Gibson addressed the moment in Stranger to the Game, writing: “I didn’t apologize for the scare—that wasn’t my style—but the fact is, I had no reason or desire whatsoever to hit Tommie Agee on the first pitch of the spring. If I’d wanted to hit him, or anybody, I wouldn’t have aimed at the head. It’s strange how stories circulate, but the newspapers made quite a to-do about the incident, surmising that it was my bullyish manner of introducing myself to the new kid on the block. What a crock. The story has taken on greater proportions as the years pass, becoming a popular tale to describe what a surly, unforgiving son of a bitch Bob Gibson was on the mound.”
That wasn’t entirely true. Longtime big leaguer and longer-time coach Dave Nelson relayed a slightly different version of the story.
“I’ve often talked to Bob about this, because Bob is a buddy of mine,” Nelson said in an interview for The Baseball Codes. “Gibby told me, ‘I didn’t want to hit him in the head, but I was going to drill him just to let him know that he ain’t coming over here to steal all these bases off me.’ ”
Whichever version is more accurate, the pitcher’s reputation only grew in the aftermath.
One of Gibson’s opponents, Dodgers outfielder Von Joshua, was intimidated for a different reason. “Jerry Doggett, one of the Dodgers announcers, made a statement on the radio show that Gibson had been accused of throwing at black ballplayers,” he recalled. “He asked Bob if there had been any truth to that, and Gibson said, yeah, it was true—because they were the only ones dumb enough to think they could hit me. So in other words, the white guys were already intimidated, and the black ballplayers thought that they had a chance.” Joshua, an African American, took the message to heart.
My favorite Bob Gibson story has to do with his memory for events that he felt merited response.
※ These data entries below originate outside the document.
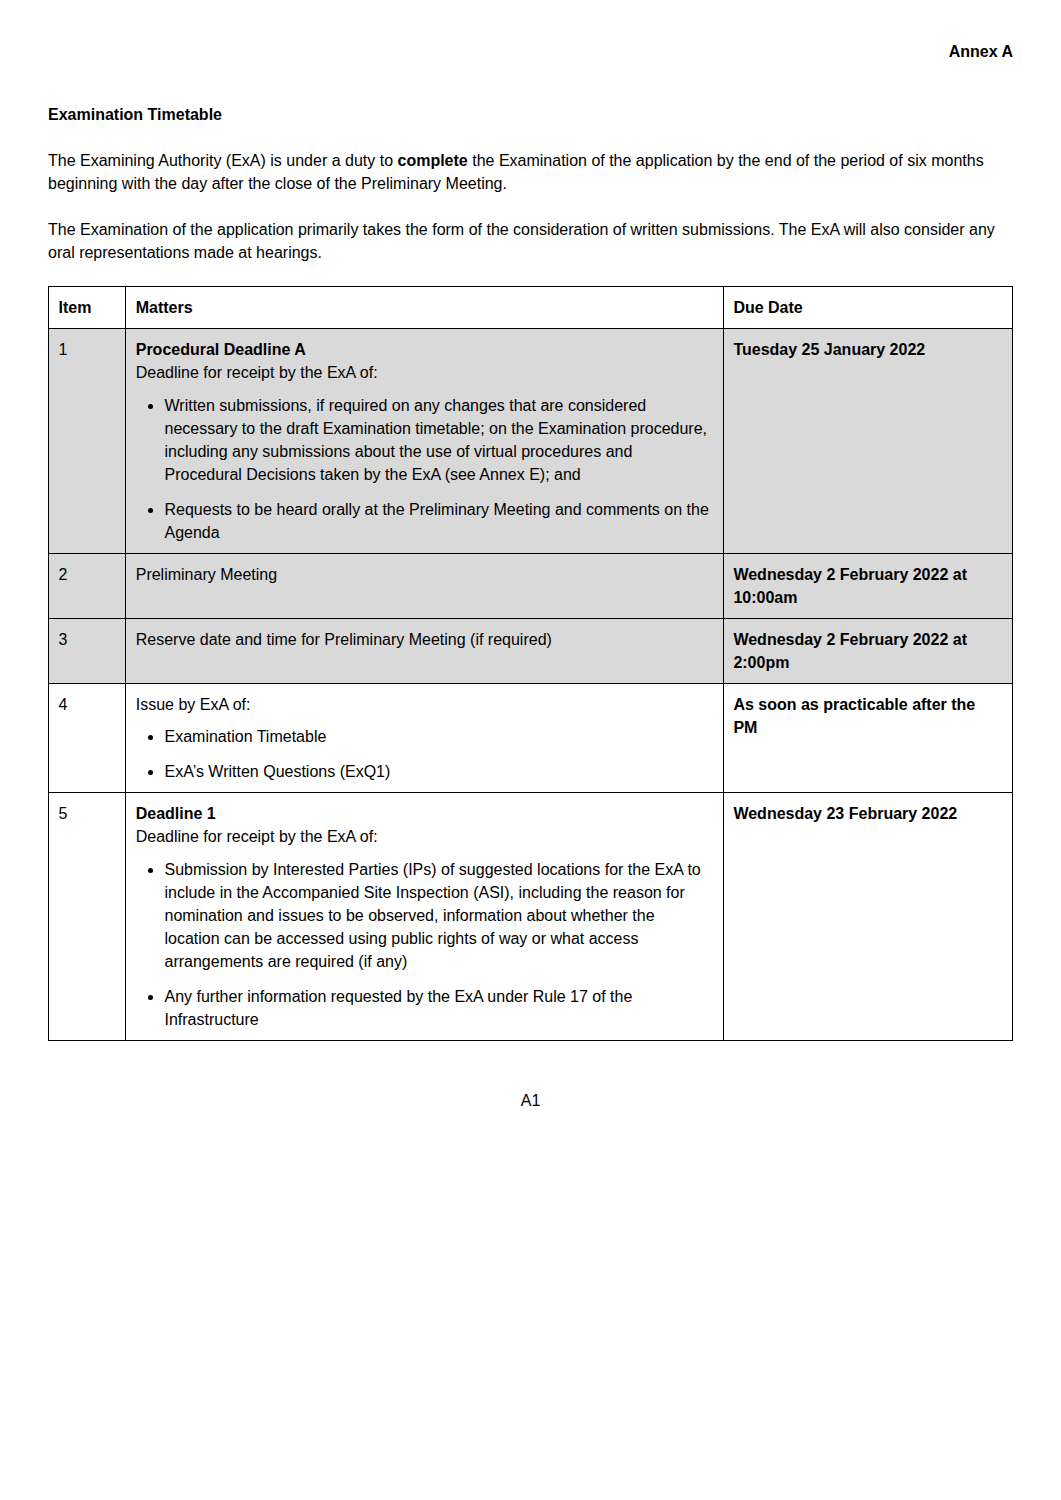Annex A
Examination Timetable
The Examining Authority (ExA) is under a duty to complete the Examination of the application by the end of the period of six months beginning with the day after the close of the Preliminary Meeting.
The Examination of the application primarily takes the form of the consideration of written submissions. The ExA will also consider any oral representations made at hearings.
| Item | Matters | Due Date |
| --- | --- | --- |
| 1 | Procedural Deadline A Deadline for receipt by the ExA of: Written submissions, if required on any changes that are considered necessary to the draft Examination timetable; on the Examination procedure, including any submissions about the use of virtual procedures and Procedural Decisions taken by the ExA (see Annex E); and Requests to be heard orally at the Preliminary Meeting and comments on the Agenda | Tuesday 25 January 2022 |
| 2 | Preliminary Meeting | Wednesday 2 February 2022 at 10:00am |
| 3 | Reserve date and time for Preliminary Meeting (if required) | Wednesday 2 February 2022 at 2:00pm |
| 4 | Issue by ExA of: Examination Timetable ExA’s Written Questions (ExQ1) | As soon as practicable after the PM |
| 5 | Deadline 1 Deadline for receipt by the ExA of: Submission by Interested Parties (IPs) of suggested locations for the ExA to include in the Accompanied Site Inspection (ASI), including the reason for nomination and issues to be observed, information about whether the location can be accessed using public rights of way or what access arrangements are required (if any) Any further information requested by the ExA under Rule 17 of the Infrastructure | Wednesday 23 February 2022 |
A1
It doesn’t line up with his intimidation-as-strategy methodology, but it does line up with the rest of his reputation. From The Baseball Codes:
Gibson felt entitled, after giving up a grand slam to Pete LaCock in 1975 [on a pitch he felt should not have been reached], to knock the hitter down. The only problem was that Gibson, two months shy of his fortieth birthday, faced exactly one more batter, left the game … and retired. So, fifteen years later, the Hall of Famer did what he had been unable to do as an active player: When he faced LaCock in an old-timers’ game, he hit him in the back with a pitch. (“Bob Feller was throwing when I came up to the plate,” LaCock recalled. “All of a sudden, Gibson comes running out of the dugout and makes his own pitching change. He sends Feller back to the bench and starts warming up, and I’m thinking, he’s not really going to hit me. Sure enough, ﬁrst pitch—whammo.”)
The amazement with which LaCock recounted that story for me, more than a decade after the fact, was apparent. The guy was left in befuddled awe by Gibson, which in that regard, made him just like everybody the great pitcher ever faced.
Gibson’s era is long gone, and with his passing, its principal practitioners nearly are, too. Baseball won’t see his like again.